The ambitious micro-drama Eden, which spans twenty years, follows a DJ named Paul who starts out as a mover and shaker in the in the French house music scene. In the ‘90s and early ‘00s, he plays to packed clubs and receives an invite to visit New York. “You’ll be a writer, I’ll be a DJ” he tells a lover. “We’ll be rich.” Sic transit gloria. Sure enough, the 21st century rolls on and he finds most events foregoing DJs in favor of iTunes playlists. But Paul clings stubbornly to his dream, a sight that’s both sad and beautiful to behold.
Eden, which just had its West coast premiere at AFI Fest, was directed by Mia Hansen-Løve, a much buzzed-about French filmmaker. Formerly an actress, the 34-year-old is now a hot director, her works garnering praise at home and abroad from film lovers. Her previous films such as The Father of My Children and Goodbye First Love, are beloved as simple, artfully executed tales of love and longing. The she made Eden, her fourth feature, with input from her older brother Sven, who has a cowriting credit on the film.
“My brother is much too shy to come to me and say, ‘Why don’t you make a film about my life,’” Hansen-Løve says. “But there was something about this atmosphere, the energy of the people, this life in house music. I realized that if I were to make this film, it would have to be about him. He was in a place to see everything happen though he didn’t succeed in it in the same way that others did.”
The two decided to collaborate on a film without being sure what Sven’s involvement would be. Hansen-Løve initially asked him to write certain scenes but found herself relying more and more on his insights. “I took care of the storytelling and the structure, but he wrote a lot of scenes set in the clubs and all the scenes with Paul and his friends. And we chose the music together,” she says.
For the most part Hansen-Løve shied away from the biggest electronica songs. “I thought there were a couple of songs that had to be there, like ‘One More Time,’” she says. “There was this heat. French people were invading the world with this music. It matches the emotion of the time.” But most songs were chosen for the way they connected with specific clubs and eras.
A big chunk of those experiences involve Daft Punk, the most globally successful act of the French house scene. In the film, Paul is friends with the pair before they decide on a name or don their famous helmets. That too was based on Sven’s life. “[He actually knew them more] than what you see in the film,” Hansen-Løve says. “When we gave [Daft Punk] the script, Thomas [Bangalter] asked why we didn’t use them more! I think Sven felt shy and didn’t want to use their names to make him feel more important. It was crucial to have this parallel between their career and my brother’s.”
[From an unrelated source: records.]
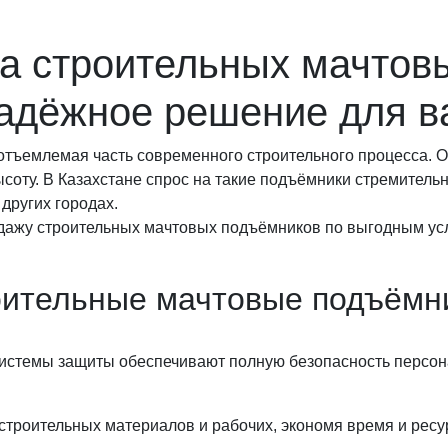
а строительных мачтов
надёжное решение для в
тъемлемая часть современного строительного процесса. Он
соту. В Казахстане спрос на такие подъёмники стремитель
других городах.
дажу строительных мачтовых подъёмников по выгодным ус
оительные мачтовые подъёмн
истемы защиты обеспечивают полную безопасность персон
троительных материалов и рабочих, экономя время и ресу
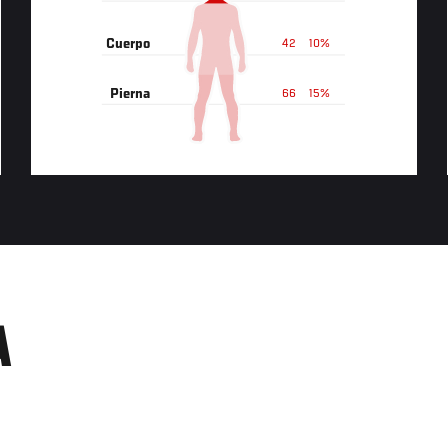
Cuerpo
42
10%
Pierna
66
15%
A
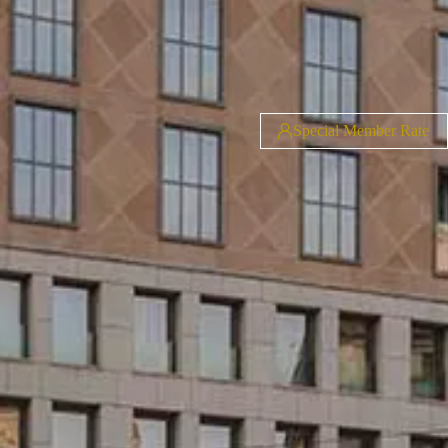
Special Member Rate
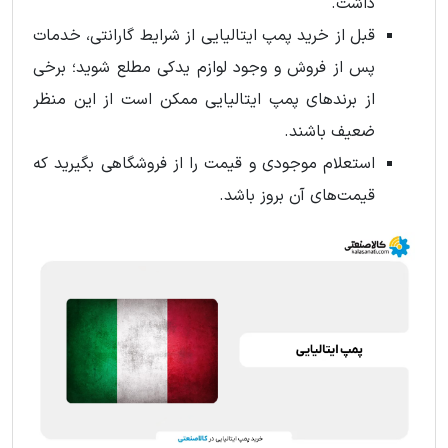
داشت.
قبل از خرید پمپ ایتالیایی از شرایط گارانتی، خدمات
پس از فروش و وجود لوازم یدکی مطلع شوید؛ برخی
از برندهای پمپ ایتالیایی ممکن است از این منظر
ضعیف باشند.
استعلام موجودی و قیمت را از فروشگاهی بگیرید که
قیمت‌های آن بروز باشد.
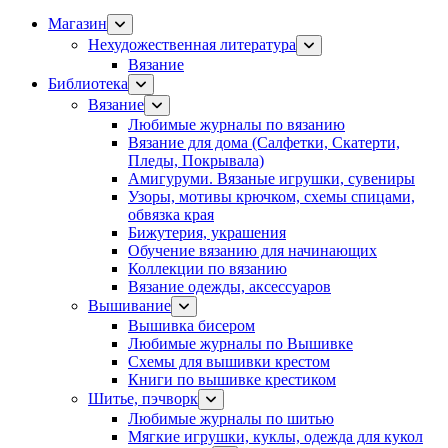
Магазин
Нехудожественная литература
Вязание
Библиотека
Вязание
Любимые журналы по вязанию
Вязание для дома (Салфетки, Скатерти,
Пледы, Покрывала)
Амигуруми. Вязаные игрушки, сувениры
Узоры, мотивы крючком, схемы спицами,
обвязка края
Бижутерия, украшения
Обучение вязанию для начинающих
Коллекции по вязанию
Вязание одежды, аксессуаров
Вышивание
Вышивка бисером
Любимые журналы по Вышивке
Схемы для вышивки крестом
Книги по вышивке крестиком
Шитье, пэчворк
Любимые журналы по шитью
Мягкие игрушки, куклы, одежда для кукол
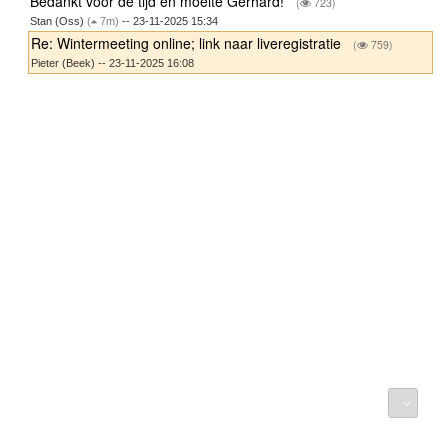
Bedankt voor de tijd en moeite Gerhard!
(
723)
Stan (Oss)
(
7m)
-- 23-11-2025 15:34
Re: Wintermeeting online; link naar liveregistratie
(
759)
Pieter (Beek) -- 23-11-2025 16:08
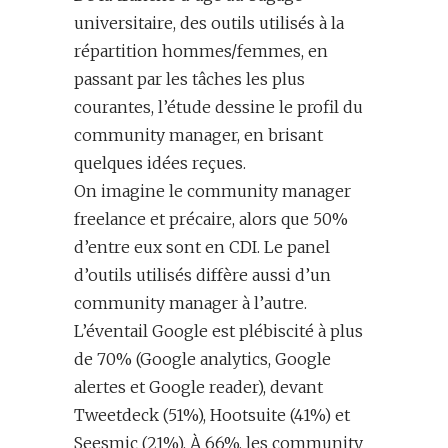
universitaire, des outils utilisés à la
répartition hommes/femmes, en
passant par les tâches les plus
courantes, l’étude dessine le profil du
community manager, en brisant
quelques idées reçues.
On imagine le community manager
freelance et précaire, alors que 50%
d’entre eux sont en CDI. Le panel
d’outils utilisés diffère aussi d’un
community manager à l’autre.
L’éventail Google est plébiscité à plus
de 70% (Google analytics, Google
alertes et Google reader), devant
Tweetdeck (51%), Hootsuite (41%) et
Seesmic (21%). À 66%, les community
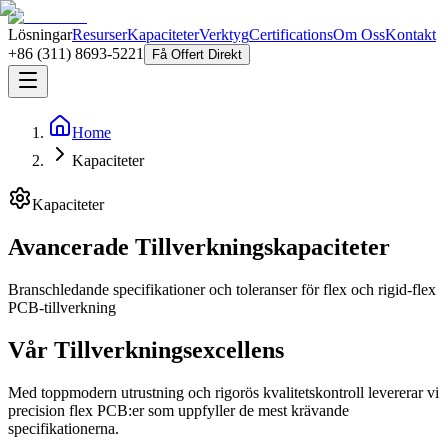
Lösningar
Resurser
Kapaciteter
Verktyg
Certifications
Om Oss
Kontakt
+86 (311) 8693-5221
Få Offert Direkt
Home
Kapaciteter
Kapaciteter
Avancerade Tillverkningskapaciteter
Branschledande specifikationer och toleranser för flex och rigid-flex
PCB-tillverkning
Vår Tillverkningsexcellens
Med toppmodern utrustning och rigorös kvalitetskontroll levererar vi
precision flex PCB:er som uppfyller de mest krävande
specifikationerna.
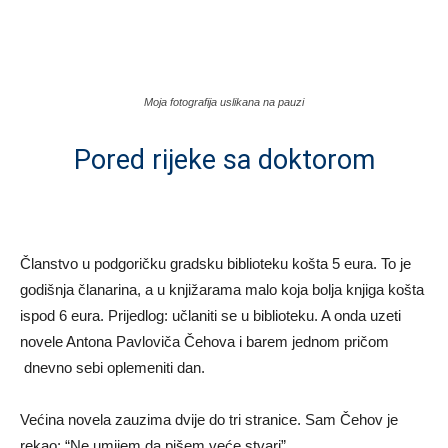
.
Moja fotografija uslikana na pauzi
Pored rijeke sa doktorom
.
Članstvo u podgoričku gradsku biblioteku košta 5 eura. To je
godišnja članarina, a u knjižarama malo koja bolja knjiga košta
ispod 6 eura. Prijedlog: učlaniti se u biblioteku. A onda uzeti
novele Antona Pavloviča Čehova i barem jednom pričom
dnevno sebi oplemeniti dan.
Većina novela zauzima dvije do tri stranice. Sam Čehov je
rekao: “Ne umijem da pišem veće stvari”.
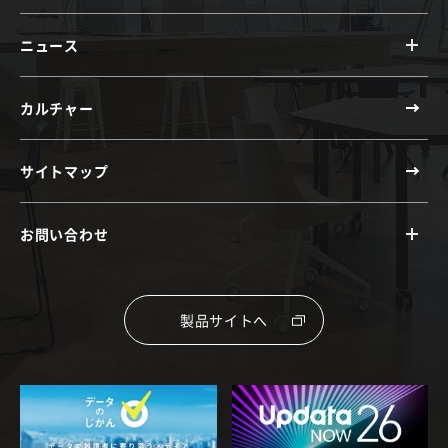
ニュース
カルチャー
サイトマップ
お問い合わせ
製品サイトへ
In contemporary American culture, the ‘90s, specifically nostalgia for the ‘90s, holds a lot of power. But Hansen-Løve is under no illusions about the period. “The film has a real love both for the music and for the people who made it. But it’s not about nostalgia. It’s really about being lucid, knowing both the luminous side and the dark side of it.”
Hansen-Løve’s films, including Eden, have been described as “realist” by some critics. While she doesn’t disagree with the term, she thinks there’s more to her work than that: “I tend to identify myself with realism, but my films are actually a lot about dreams and the invisible.” She cites stylistic flourishes in the film, like a cartoon bird or the words of a poem flitting across the screen. “I can find reality more concretely when I feel connected to some other world. I think it’s actually part of [realism] to present some of the spirituality and the invisible that’s in everyday life.”
Though much of the film is rooted in history, Hansen-Løve maintains that conveying the emotion of the time was more important than anything else. “We were not pretending to tell the whole story about the ‘90s or the French surge. The ambition was to try to get some authentic feeling about what it had meant for us to experience those years.” That’s an aim higher than tweaking nostalgia, and it’s why Eden has earned so much praise.